専門委員会成果物

IPRにおいて,州の主権免除特権は適用されないと判示した事例

CAFC判決 2019年6月14日
Regents of the University of Minnesota v. LSI Corporation, et al.

[経緯]

 LSI Corporationら(L社)は,ミネソタ州の一部門であり公的研究機関であるRegents of the University of Minnesota(M大学)が保有する特許に対して,当事者系レビュー(Inter partes review (IPR))を請願した。
 当該IPRの請願後且つUSPTOが審理の開始を決定する前に,M大学は,State Sovereign Immunity(州の主権免除特権)に基づき当該IPRの請願は却下されるべき旨を申し立てた。申立に対し,USPTOは, expanded panel(拡大合議体)を招集し,州の主権免除特権はIPRにおいても適用されるものの,地裁においてM大学がIPR請願人に対し訴訟を提起したことにより州の主権免除特権を放棄したものと判断した。
 M大学は,この決定を不服として,CAFCに控訴した。       

[CAFCの判断]

 CAFCは,地裁において特許権者がIPR請願人に対し訴訟を提起したかどうかに関わらず,IPRにおいて州の主権免除特権は適用されないと判断した。
 M大学は,部族の主権免除特権をIPRにおいて主張することはできないと判示したSaint Regis判決(Saint Regis Mohawk Tribe v. Mylan Pharmaceuticals Inc., 896 F.3d 1322, 1325)と本控訴には顕著な違いがあることを主張した。
 しかしながらCAFCは,Saint Regis判決で示されたように,IPRは行政執行機関が第三者から提供された情報に基づき付与後の特許について再検討するために適切とみなされていること,また,主権免除特権についての部族と州との違いはSaint Regis判決とは異なる結果を保証するものではないことから,IPRにおいて州の主権免除特権は適用されないと判断した。

**データ一覧**
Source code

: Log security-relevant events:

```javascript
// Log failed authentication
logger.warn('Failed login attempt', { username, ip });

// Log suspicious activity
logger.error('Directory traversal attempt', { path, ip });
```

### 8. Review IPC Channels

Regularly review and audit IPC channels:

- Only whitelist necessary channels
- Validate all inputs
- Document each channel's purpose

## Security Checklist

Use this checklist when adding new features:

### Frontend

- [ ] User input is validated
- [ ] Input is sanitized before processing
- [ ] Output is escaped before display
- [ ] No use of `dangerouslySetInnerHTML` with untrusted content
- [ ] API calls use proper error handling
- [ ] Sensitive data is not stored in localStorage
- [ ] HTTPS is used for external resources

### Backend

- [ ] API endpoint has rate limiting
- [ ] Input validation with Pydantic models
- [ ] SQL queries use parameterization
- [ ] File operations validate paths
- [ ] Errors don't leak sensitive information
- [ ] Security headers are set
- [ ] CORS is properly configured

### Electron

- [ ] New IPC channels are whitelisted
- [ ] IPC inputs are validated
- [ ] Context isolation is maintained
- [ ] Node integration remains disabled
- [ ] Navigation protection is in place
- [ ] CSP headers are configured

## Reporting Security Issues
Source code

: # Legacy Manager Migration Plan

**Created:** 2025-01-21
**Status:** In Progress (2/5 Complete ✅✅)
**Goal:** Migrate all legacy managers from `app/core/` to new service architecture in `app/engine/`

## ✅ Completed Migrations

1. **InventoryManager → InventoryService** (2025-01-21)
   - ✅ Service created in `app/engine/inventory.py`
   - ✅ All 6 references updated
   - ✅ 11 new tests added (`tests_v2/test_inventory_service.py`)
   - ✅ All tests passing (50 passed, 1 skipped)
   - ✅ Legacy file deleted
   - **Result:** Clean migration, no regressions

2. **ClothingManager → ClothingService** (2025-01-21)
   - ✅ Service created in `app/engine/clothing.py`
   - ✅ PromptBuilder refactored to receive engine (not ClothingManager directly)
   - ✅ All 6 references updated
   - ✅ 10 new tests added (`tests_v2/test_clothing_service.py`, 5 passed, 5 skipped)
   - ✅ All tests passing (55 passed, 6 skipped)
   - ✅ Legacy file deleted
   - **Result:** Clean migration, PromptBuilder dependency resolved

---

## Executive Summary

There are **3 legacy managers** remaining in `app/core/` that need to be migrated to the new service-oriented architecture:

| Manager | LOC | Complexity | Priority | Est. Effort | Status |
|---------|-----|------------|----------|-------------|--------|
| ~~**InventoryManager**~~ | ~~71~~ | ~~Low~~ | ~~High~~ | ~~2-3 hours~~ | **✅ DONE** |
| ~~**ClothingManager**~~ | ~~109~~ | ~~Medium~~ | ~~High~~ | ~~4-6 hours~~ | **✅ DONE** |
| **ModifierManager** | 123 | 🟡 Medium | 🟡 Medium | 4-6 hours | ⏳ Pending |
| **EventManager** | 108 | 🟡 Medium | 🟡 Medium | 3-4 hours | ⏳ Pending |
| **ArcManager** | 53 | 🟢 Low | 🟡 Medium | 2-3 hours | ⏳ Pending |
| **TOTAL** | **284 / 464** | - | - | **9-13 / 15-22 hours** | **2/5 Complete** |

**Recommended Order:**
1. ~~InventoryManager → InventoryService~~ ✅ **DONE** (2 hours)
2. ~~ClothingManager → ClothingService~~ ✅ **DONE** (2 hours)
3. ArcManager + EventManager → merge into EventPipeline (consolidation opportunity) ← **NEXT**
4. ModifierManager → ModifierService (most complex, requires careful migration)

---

**課題**
判決紹介の文章のうち、「CAFC判決 2019年6月14日」から「F.3d 1322, 1325)と本控訴には顕著な違いがあることを主張した。」までの全体を、一字も変えずに書き写すこと。 上の項目は、判決紹介の文章とは別個の資料である。

**解答欄**
CAFC判決 2019年6月14日
Regents of the University of Minnesota v. LSI Corporation, et al.

[経緯]

 LSI Corporationら(L社)は,ミネソタ州の一部門であり公的研究機関であるRegents of the University of Minnesota(M大学)が保有する特許に対して,当事者系レビュー(Inter partes review (IPR))を請願した。
 当該IPRの請願後且つUSPTOが審理の開始を決定する前に,M大学は,State Sovereign Immunity(州の主権免除特権)に基づき当該IPRの請願は却下されるべき旨を申し立てた。申立に対し,USPTOは, expanded panel(拡大合議体)を招集し,州の主権免除特権はIPRにおいても適用されるものの,地裁においてM大学がIPR請願人に対し訴訟を提起したことにより州の主権免除特権を放棄したものと判断した。
 M大学は,この決定を不服として,CAFCに控訴した。       

[CAFCの判断]

 CAFCは,地裁において特許権者がIPR請願人に対し訴訟を提起したかどうかに関わらず,IPRにおいて州の主権免除特権は適用されないと判断した。
 M大学は,部族の主権免除特権をIPRにおいて主張することはできないと判示したSaint Regis判決(Saint Regis Mohawk Tribe v. Mylan Pharmaceuticals Inc., 896 F.3d 1322, 1325)と本控訴には顕著な違いがあることを主張した。